(Photos with calibration data)
○ ○ ○ ○ ○

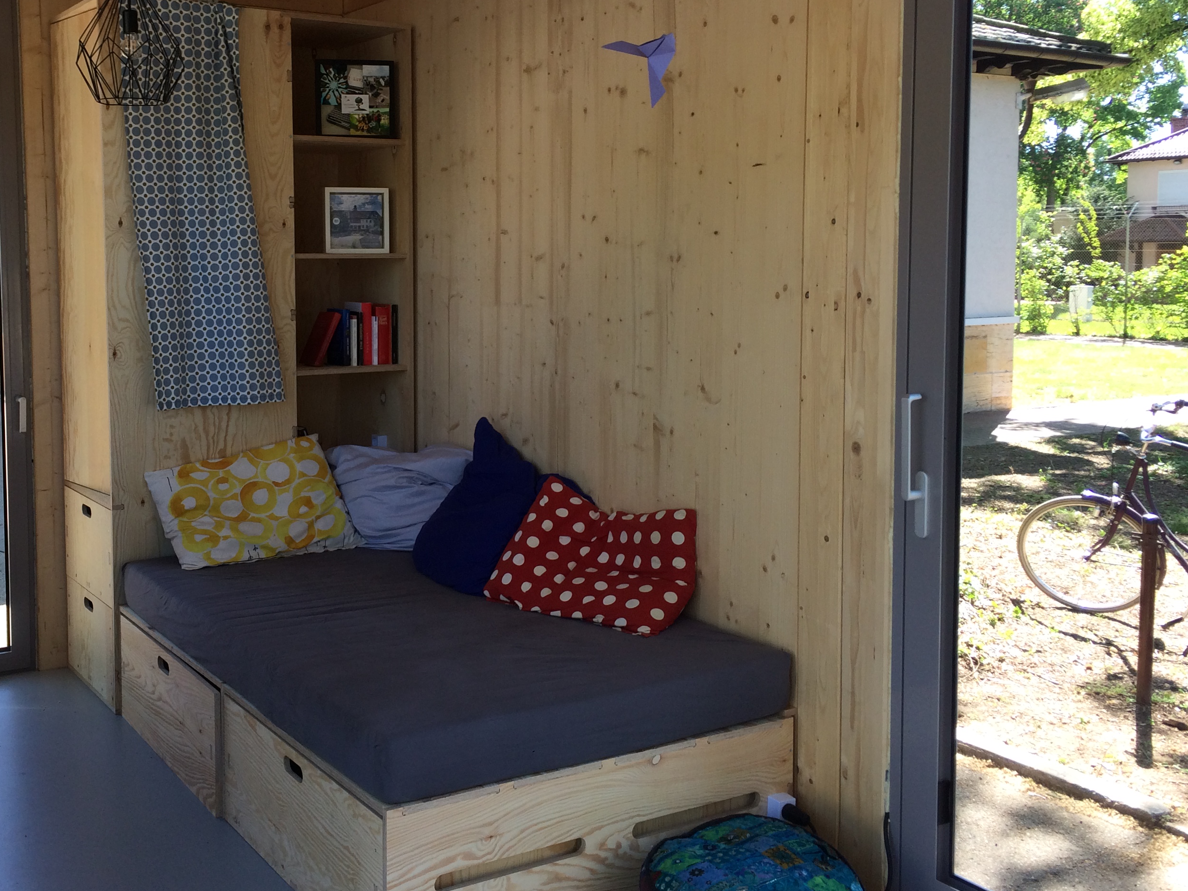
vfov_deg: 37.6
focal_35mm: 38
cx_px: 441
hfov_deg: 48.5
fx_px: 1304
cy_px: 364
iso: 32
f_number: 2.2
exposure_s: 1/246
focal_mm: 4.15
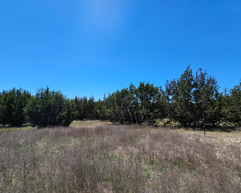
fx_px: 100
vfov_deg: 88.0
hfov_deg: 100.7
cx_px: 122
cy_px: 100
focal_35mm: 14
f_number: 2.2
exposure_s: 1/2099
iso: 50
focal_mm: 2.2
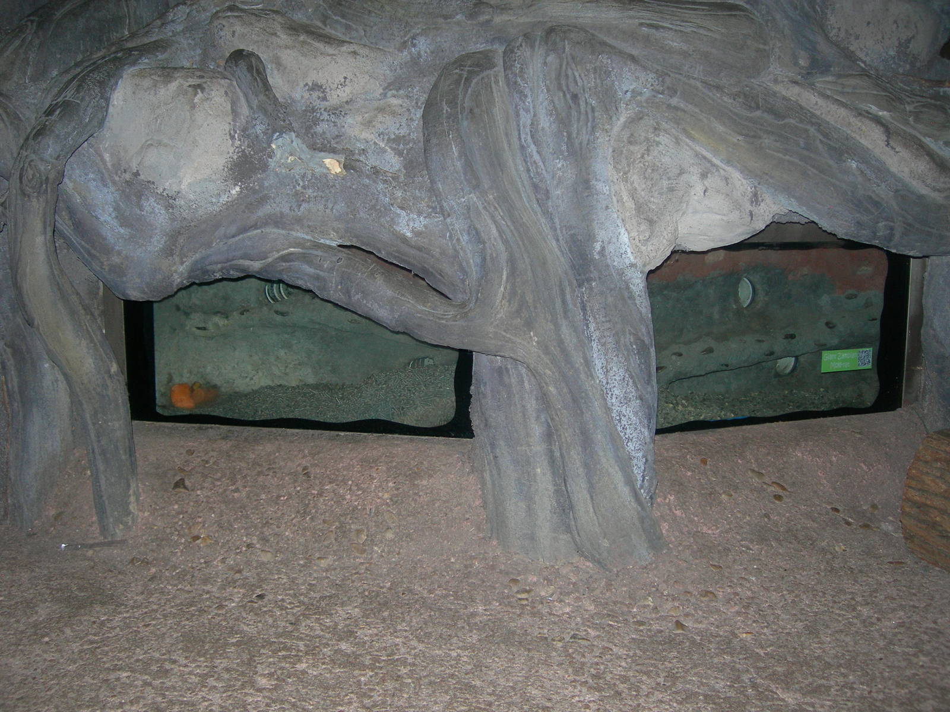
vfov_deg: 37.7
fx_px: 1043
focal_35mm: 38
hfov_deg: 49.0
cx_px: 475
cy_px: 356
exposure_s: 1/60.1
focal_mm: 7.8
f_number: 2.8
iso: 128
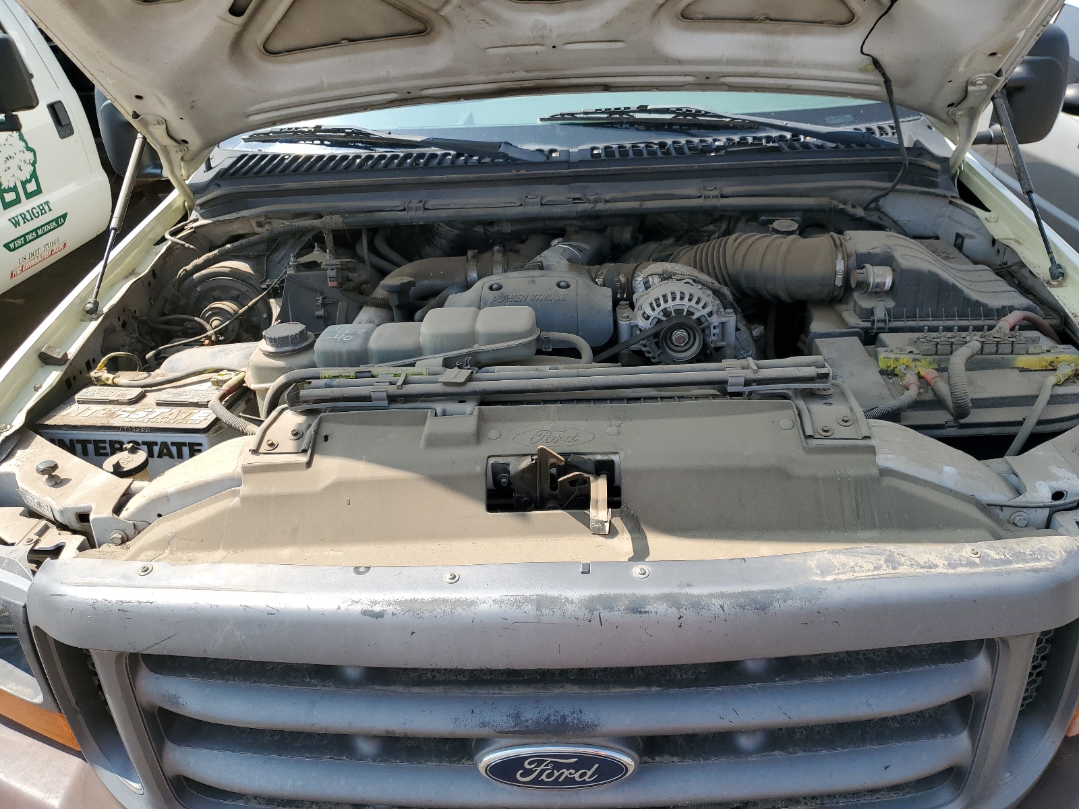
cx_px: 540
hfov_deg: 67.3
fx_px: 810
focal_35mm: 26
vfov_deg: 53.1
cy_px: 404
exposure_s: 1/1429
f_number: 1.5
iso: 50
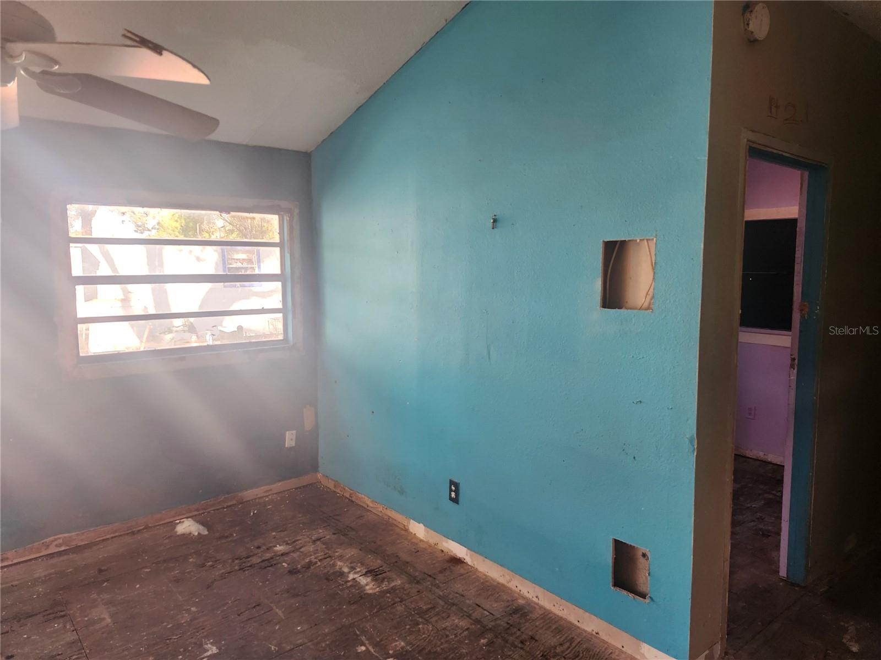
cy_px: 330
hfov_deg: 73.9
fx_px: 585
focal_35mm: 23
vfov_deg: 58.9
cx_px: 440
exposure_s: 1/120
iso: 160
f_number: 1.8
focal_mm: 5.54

○ ○ ○ ○ ○

§ WHAT IS BEING ASKED: Could the entries above be written out word for word, with no pictures?

§ FINAL ANSWER:
vfov_deg: 37.6
focal_35mm: 38
cx_px: 441
hfov_deg: 48.5
fx_px: 1304
cy_px: 364
iso: 32
f_number: 2.2
exposure_s: 1/246
focal_mm: 4.15
fx_px: 100
vfov_deg: 88.0
hfov_deg: 100.7
cx_px: 122
cy_px: 100
focal_35mm: 14
f_number: 2.2
exposure_s: 1/2099
iso: 50
focal_mm: 2.2
vfov_deg: 37.7
fx_px: 1043
focal_35mm: 38
hfov_deg: 49.0
cx_px: 475
cy_px: 356
exposure_s: 1/60.1
focal_mm: 7.8
f_number: 2.8
iso: 128
cx_px: 540
hfov_deg: 67.3
fx_px: 810
focal_35mm: 26
vfov_deg: 53.1
cy_px: 404
exposure_s: 1/1429
f_number: 1.5
iso: 50
cy_px: 330
hfov_deg: 73.9
fx_px: 585
focal_35mm: 23
vfov_deg: 58.9
cx_px: 440
exposure_s: 1/120
iso: 160
f_number: 1.8
focal_mm: 5.54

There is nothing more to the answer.